THE PRESIDENT: Well, I think that there is going to have to be a conversation that is guided by doctors, scientists, ethicists. And then there is going to have to be a very difficult democratic conversation that takes place. It is very difficult to imagine the country making those decisions just through the normal political channels. And that’s part of why you have to have some independent group that can give you guidance. It’s not determinative, but I think has to be able to give you some guidance. And that’s part of what I suspect you’ll see emerging out of the various health care conversations that are taking place on the Hill right now.

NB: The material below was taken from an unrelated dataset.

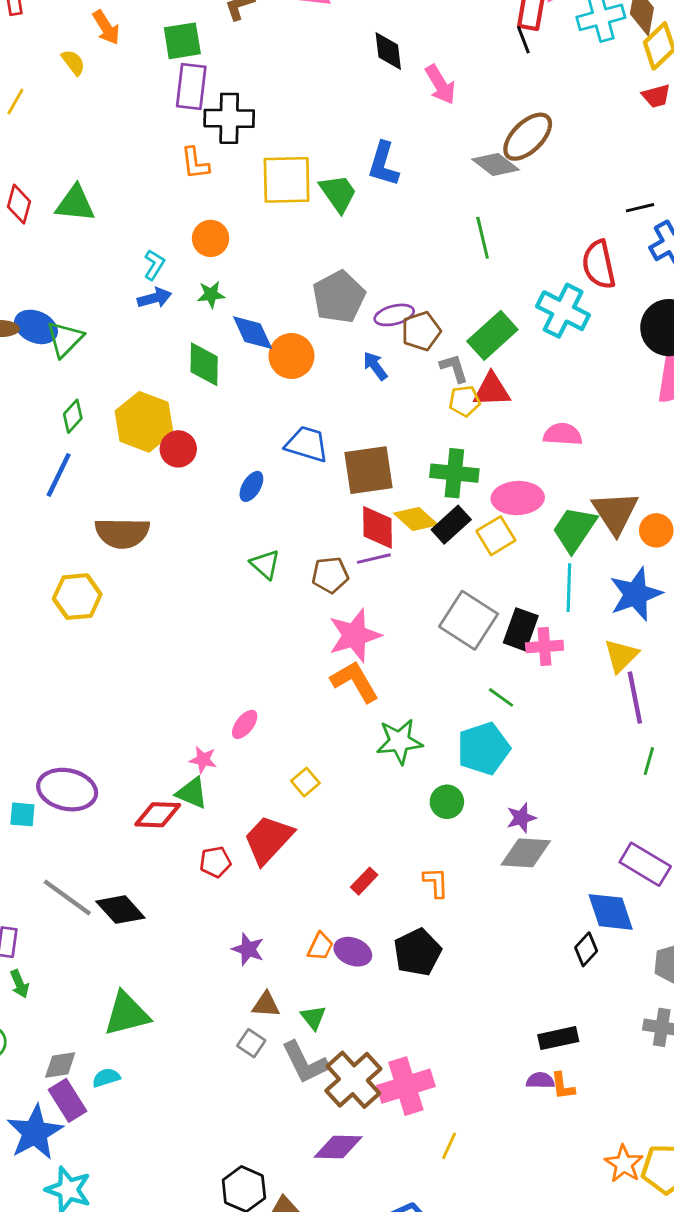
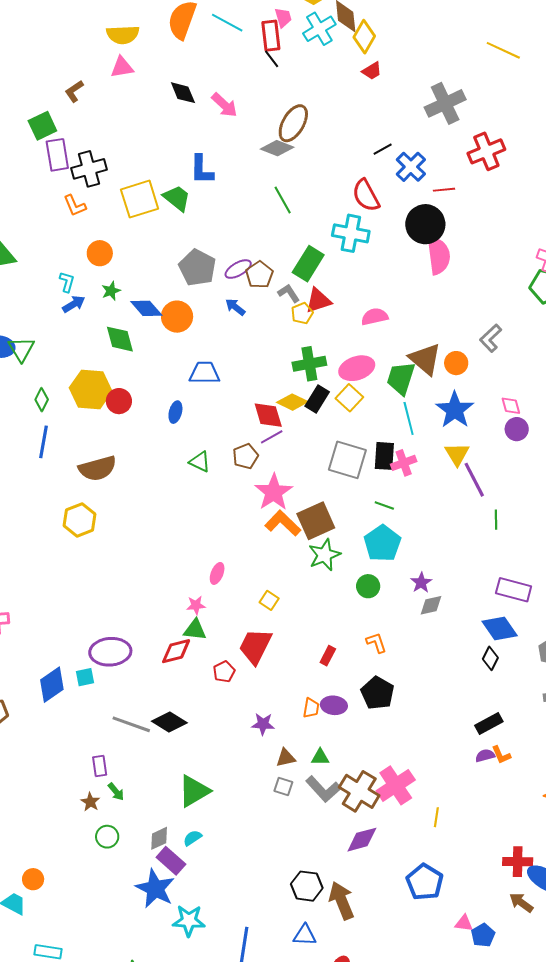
brown square: (368, 470) -> (316, 521), moved
gray diamond: (526, 853) -> (431, 605), size x0.7
green triangle: (313, 1017) -> (320, 757), turned -36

Twenty second gush timeout: I still cannot believe that we have as President a man capable of telling such a story without drawing any pat conclusions or scoring any cheap political points. That said, what exactly does he mean by "some independent group that give you guidance"? Just how could such a group have "guided" a funding decision about that hip replacement without being "determinative"?

P.S. Is it typical that about six months after the death of a loved one, that person starts to come back into focus?

P.P.S. As newspapers die on the vine, I can't quite shake the feeling that there's no reason I should be getting and freely sharing this remarkable article for free, even though I'm a Times subscriber.